Digitally-controlled Analogue Routing Matrix By Matt Houghton
Published March 2024

Anatal Electronics XBay 256

Software‑controlled ‘patchbays’ are invaluable for recall and routing in hybrid studios. Is this the right one for you?

Anatal, a Netherlands‑based company formed by designer Dennis Bekkering, are the third manufacturer in recent years to launch a digitally-controlled analogue routing matrix with sufficient I/O to make it viable as a replacement for a traditional studio patchbay. Currently, the only direct competition I know of comes from Flock Audio (whose Patch range I reviewed in SOS April 2021) and CB Electronics (I reviewed their X‑Patch 32 in SOS August 2021 and XP‑Relay in SOS August 2023). Each has a slightly different offering, but at heart the proposition is the same: you hook up your audio interface, analogue outboard gear and perhaps a mixing console to these rackmount devices, and you can then use control software to route analogue signals from any input to any output. Manual patching becomes a thing of the past, and recall quicker and more reliable. As the signal path is all analogue, there’s zero latency too.

But Anatal take a slightly different, ‘less is more’ approach, based around what Dennis calls Advanced Matrix Architecture (AMA). You can find more information about this on the Anatal website but, in essence, AMA is a setup in which (as with the competition) the routing is performed by analogue 16x16 crosspoint switching chips. Passive types (with no amplification) are used here, so the only ‘amp stages’ in the signal path are those used to electronically balance the input and output. Critically, the signal passes through many fewer of these chips than in a conventional X‑Y grid‑like matrix. The key benefits, Dennis suggests, are: a very clean signal, no unwanted gain changes, low heat (so fanless cooling, making the device quiet), fewer components (so fewer potential points of failure), and a relatively lower cost per channel.


Anatal sent me their XBay 256 for review, and this boasts a whopping 128 inputs and 128 outputs — equivalent to 2.67 typical TT bantam patchbays, and enough for a reasonably well‑equipped studio.
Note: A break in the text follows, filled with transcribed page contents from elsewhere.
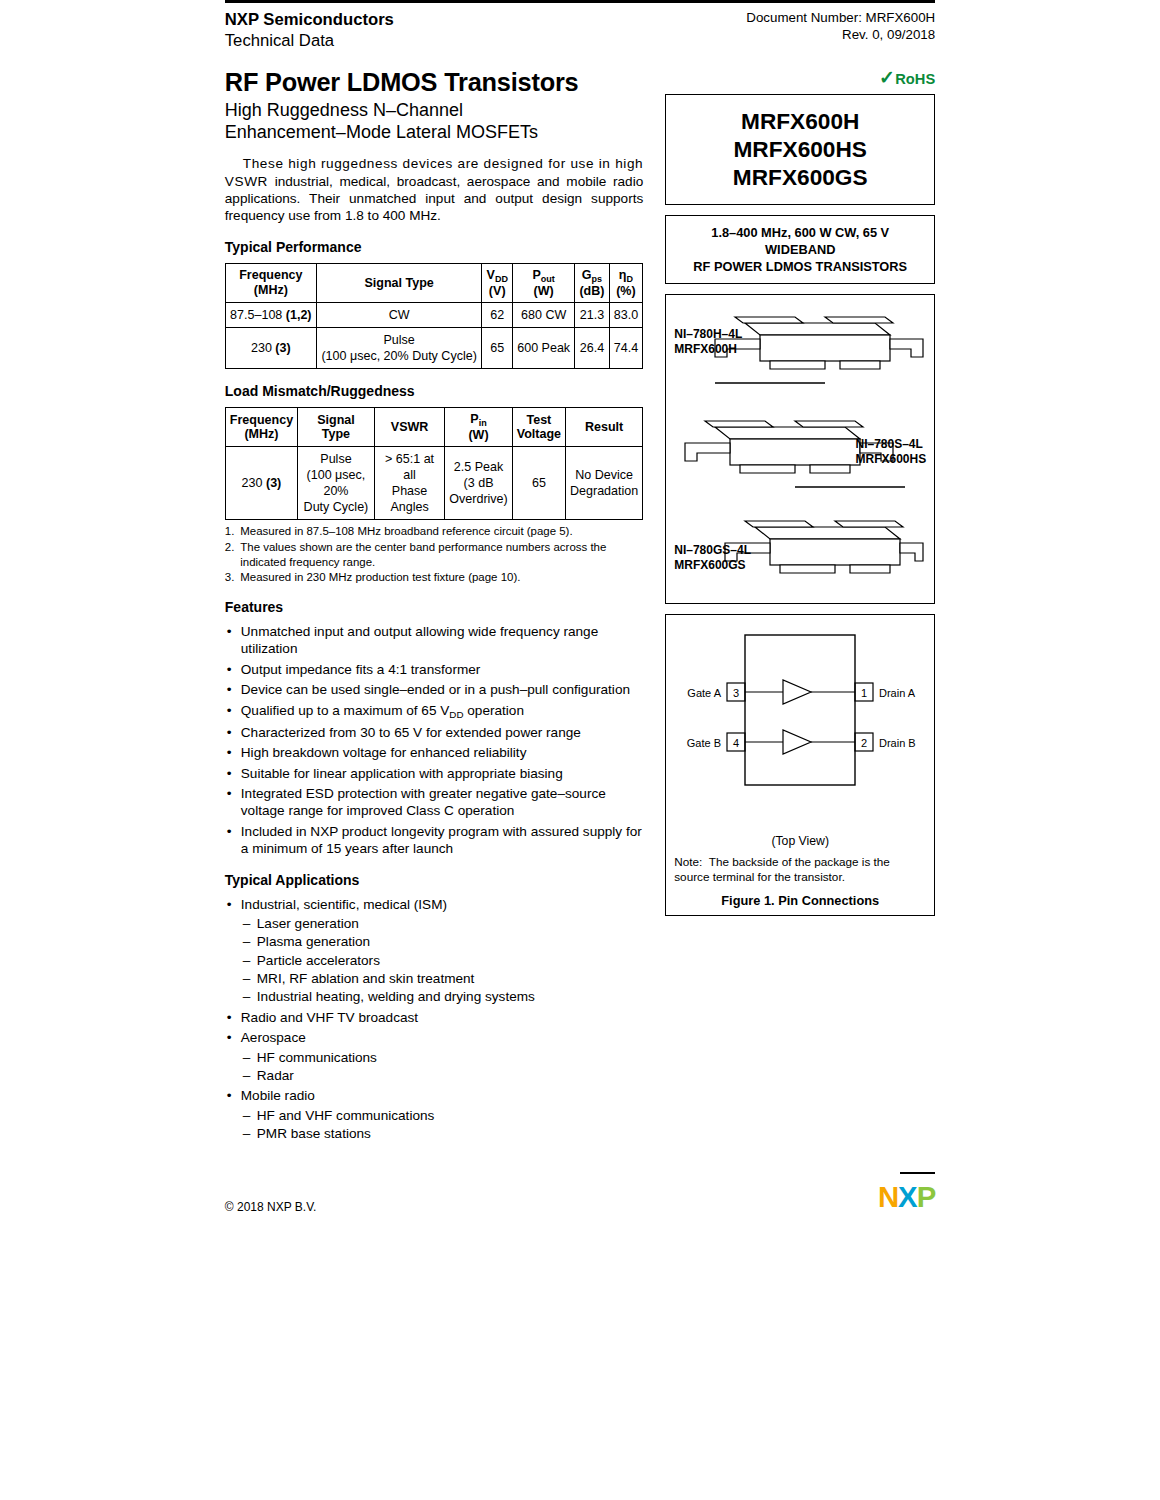NXP Semiconductors
Technical Data
Document Number: MRFX600H
Rev. 0, 09/2018
RF Power LDMOS Transistors
High Ruggedness N–Channel
Enhancement–Mode Lateral MOSFETs
These high ruggedness devices are designed for use in high VSWR industrial, medical, broadcast, aerospace and mobile radio applications. Their unmatched input and output design supports frequency use from 1.8 to 400 MHz.
Typical Performance
| Frequency (MHz) | Signal Type | V DD (V) | P out (W) | G ps (dB) | η D (%) |
| --- | --- | --- | --- | --- | --- |
| 87.5–108 (1,2) | CW | 62 | 680 CW | 21.3 | 83.0 |
| 230 (3) | Pulse (100 μsec, 20% Duty Cycle) | 65 | 600 Peak | 26.4 | 74.4 |
Load Mismatch/Ruggedness
| Frequency (MHz) | Signal Type | VSWR | P in (W) | Test Voltage | Result |
| --- | --- | --- | --- | --- | --- |
| 230 (3) | Pulse (100 μsec, 20% Duty Cycle) | > 65:1 at all Phase Angles | 2.5 Peak (3 dB Overdrive) | 65 | No Device Degradation |
1. Measured in 87.5–108 MHz broadband reference circuit (page 5).
2. The values shown are the center band performance numbers across the indicated frequency range.
3. Measured in 230 MHz production test fixture (page 10).
Features
Unmatched input and output allowing wide frequency range utilization
Output impedance fits a 4:1 transformer
Device can be used single–ended or in a push–pull configuration
Qualified up to a maximum of 65 VDD operation
Characterized from 30 to 65 V for extended power range
High breakdown voltage for enhanced reliability
Suitable for linear application with appropriate biasing
Integrated ESD protection with greater negative gate–source voltage range for improved Class C operation
Included in NXP product longevity program with assured supply for a minimum of 15 years after launch
Typical Applications
Industrial, scientific, medical (ISM)
Laser generation
Plasma generation
Particle accelerators
MRI, RF ablation and skin treatment
Industrial heating, welding and drying systems
Radio and VHF TV broadcast
Aerospace
HF communications
Radar
Mobile radio
HF and VHF communications
PMR base stations
✓RoHS
MRFX600H
MRFX600HS
MRFX600GS
1.8–400 MHz, 600 W CW, 65 V
WIDEBAND
RF POWER LDMOS TRANSISTORS
NI–780H–4L
MRFX600H
NI–780S–4L
MRFX600HS
NI–780GS–4L
MRFX600GS
3 Gate A 4 Gate B 1 Drain A 2 Drain B
(Top View)
Note: The backside of the package is the source terminal for the transistor.
Figure 1. Pin Connections
© 2018 NXP B.V.
NXP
Dennis also stressed that the modular approach to construction means XBays can have different channel configurations: the inputs and outputs are based on eight‑channel boards so, starting at a minimum of eight inputs and outputs, you can add inputs and/or outputs in blocks of eight. You can have more inputs than outputs (or vice versa) too. I’ve given the price for the standard models elsewhere in this review, but as the price is based on the number of input and output cards, if your I/O needs are more modest the figure will fall accordingly. Those with obscene collections of gear and the funds to match might also be interested in the larger XBay 512: this offers a dizzying 256 inputs and outputs, which is at least twice that of competitors’ nearest models (though I gather the supply of this model is limited.)
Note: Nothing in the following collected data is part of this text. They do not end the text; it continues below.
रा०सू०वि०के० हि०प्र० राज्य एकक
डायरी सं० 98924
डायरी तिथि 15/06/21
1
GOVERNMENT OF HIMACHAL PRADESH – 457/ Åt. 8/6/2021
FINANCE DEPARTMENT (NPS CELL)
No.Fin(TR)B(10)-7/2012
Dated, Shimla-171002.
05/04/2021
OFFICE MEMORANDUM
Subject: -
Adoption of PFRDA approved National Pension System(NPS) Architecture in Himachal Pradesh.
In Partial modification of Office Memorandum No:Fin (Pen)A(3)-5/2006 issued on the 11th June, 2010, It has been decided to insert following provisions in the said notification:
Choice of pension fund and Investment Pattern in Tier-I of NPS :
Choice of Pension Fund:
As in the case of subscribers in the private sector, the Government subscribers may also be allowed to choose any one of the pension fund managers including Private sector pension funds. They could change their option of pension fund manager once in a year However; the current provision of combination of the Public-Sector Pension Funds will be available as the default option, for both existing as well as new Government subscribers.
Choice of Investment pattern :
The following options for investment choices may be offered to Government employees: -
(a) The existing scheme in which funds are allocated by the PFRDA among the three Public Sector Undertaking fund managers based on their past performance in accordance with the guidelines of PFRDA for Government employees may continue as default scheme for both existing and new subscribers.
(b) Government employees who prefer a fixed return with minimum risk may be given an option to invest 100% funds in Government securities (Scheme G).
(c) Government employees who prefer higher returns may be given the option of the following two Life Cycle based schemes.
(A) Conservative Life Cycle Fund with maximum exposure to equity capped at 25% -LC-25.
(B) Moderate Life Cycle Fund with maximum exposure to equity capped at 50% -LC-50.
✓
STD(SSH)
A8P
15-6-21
A peep inside the XBay reveals the neat, modular approach to construction.A peep inside the XBay reveals the neat, modular approach to construction.

A pair of sturdy handles fixes the 4U front panel to the case and makes the unit easy to manoeuvre when (un)racking. There’s a power on‑off switch but no other front‑panel controls; everything’s configured by the AOS (Analog Operating System) app, of which more later. On the back is a vast array of DB25 connectors (32 on the review model), wired to the AES59 (Tascam) standard. The channel numbers are indicated clearly enough for normal lighting conditions, but as they’re arranged in two pairs of columns (inputs on the left pair, outputs on the right, viewed from the rear), these aren’t ever really in doubt. Also on the rear is a chunky twist‑lock connector for the standalone linear power supply; a suitable 2m cable is supplied. The PSU connects to AC mains using a similarly chunky cable, again with a robust twist‑lock connector. It’s very high‑quality stuff, and built to last.
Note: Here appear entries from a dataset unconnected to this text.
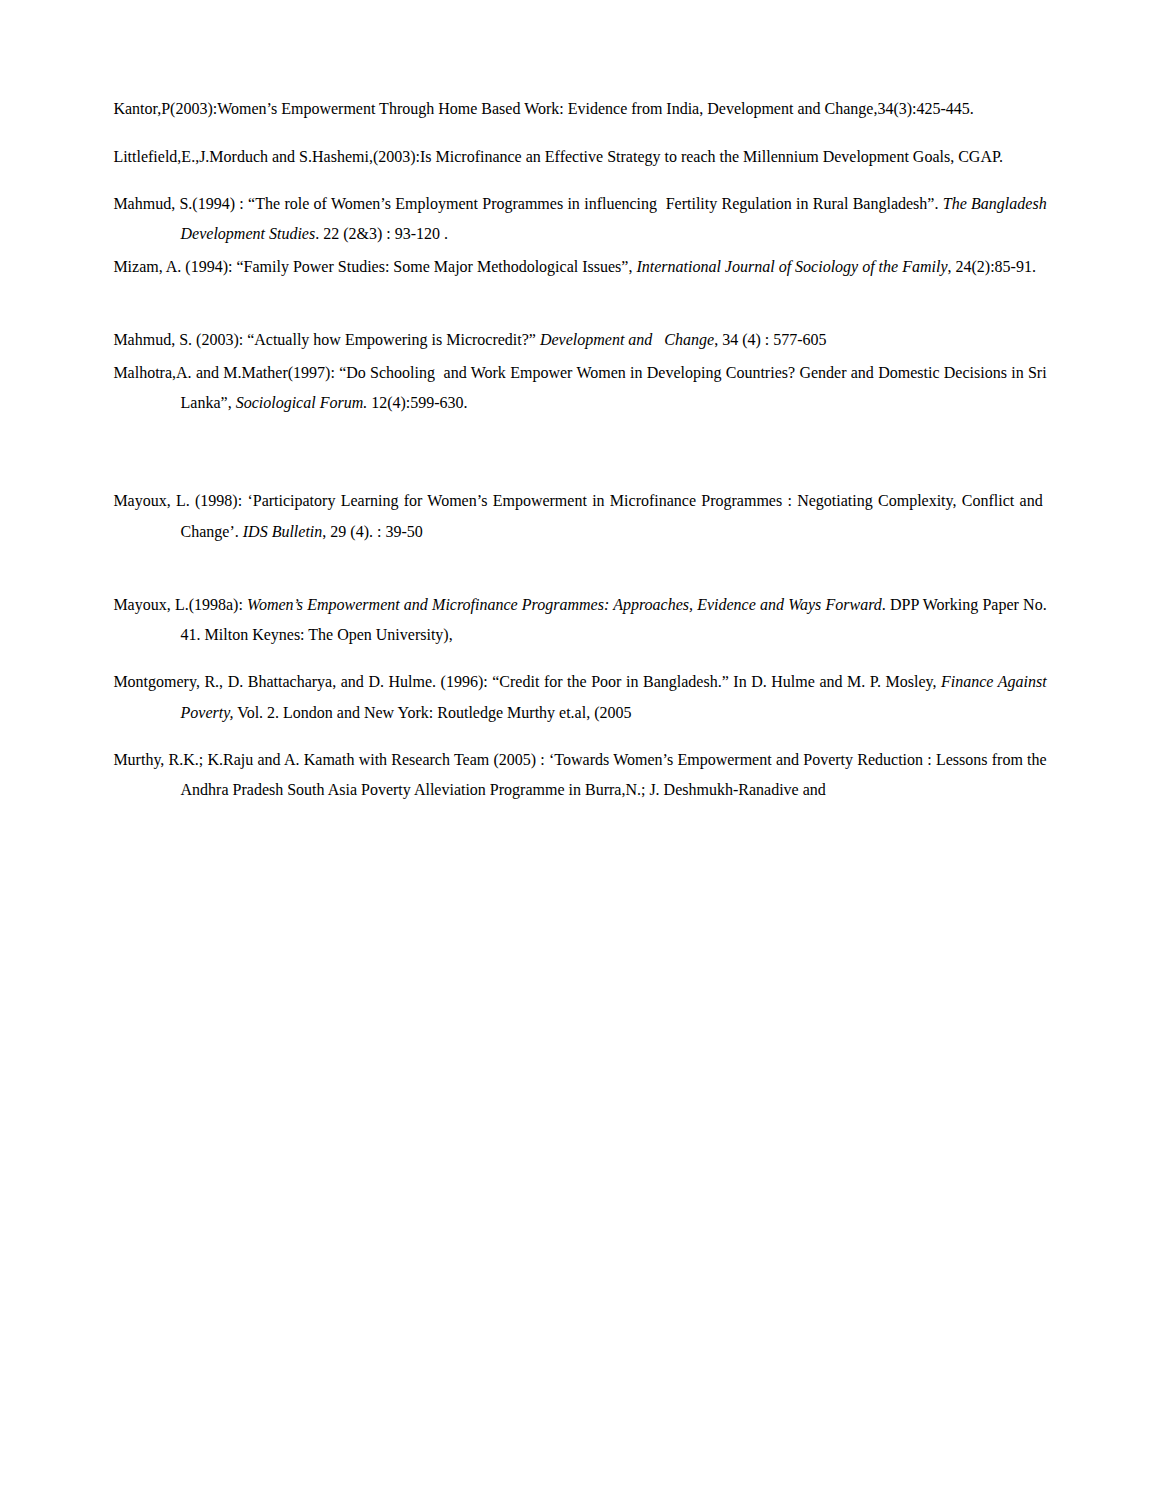Kantor,P(2003):Women’s Empowerment Through Home Based Work: Evidence from India, Development and Change,34(3):425-445.
Littlefield,E.,J.Morduch and S.Hashemi,(2003):Is Microfinance an Effective Strategy to reach the Millennium Development Goals, CGAP.
Mahmud, S.(1994) : “The role of Women’s Employment Programmes in influencing Fertility Regulation in Rural Bangladesh”. The Bangladesh Development Studies. 22 (2&3) : 93-120 .
Mizam, A. (1994): “Family Power Studies: Some Major Methodological Issues”, International Journal of Sociology of the Family, 24(2):85-91.
Mahmud, S. (2003): “Actually how Empowering is Microcredit?” Development and Change, 34 (4) : 577-605
Malhotra,A. and M.Mather(1997): “Do Schooling and Work Empower Women in Developing Countries? Gender and Domestic Decisions in Sri Lanka”, Sociological Forum. 12(4):599-630.
Mayoux, L. (1998): ‘Participatory Learning for Women’s Empowerment in Microfinance Programmes : Negotiating Complexity, Conflict and Change’. IDS Bulletin, 29 (4). : 39-50
Mayoux, L.(1998a): Women’s Empowerment and Microfinance Programmes: Approaches, Evidence and Ways Forward. DPP Working Paper No. 41. Milton Keynes: The Open University),
Montgomery, R., D. Bhattacharya, and D. Hulme. (1996): “Credit for the Poor in Bangladesh.” In D. Hulme and M. P. Mosley, Finance Against Poverty, Vol. 2. London and New York: Routledge Murthy et.al, (2005
Murthy, R.K.; K.Raju and A. Kamath with Research Team (2005) : ‘Towards Women’s Empowerment and Poverty Reduction : Lessons from the Andhra Pradesh South Asia Poverty Alleviation Programme in Burra,N.; J. Deshmukh-Ranadive and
All analogue connections are made using AES59 (Tascam DB25 D‑Sub connectors).All analogue connections are made using AES59 (Tascam DB25 D‑Sub connectors).

Completing the list of external features are a grounding terminal and, for connection to a computer running the AOS software, a USB B socket. Ethernet is an option on some competitors but not here — yet. USB has a limited range so the main control computer must be nearby, but the story doesn’t end there. First, the XBay supports more operating systems than most, including Linux and Raspberry Pi. Second, you can work remotely from, say, your DAW machine or an iPad in the live room, thanks to a browser‑based version of the app that communicates bidirectionally with AOS running on the main machine. Dennis tells me he’s also considering ways to fit a Raspberry Pi inside the XBay, opening the door to various wireless and other connectivity options in the future.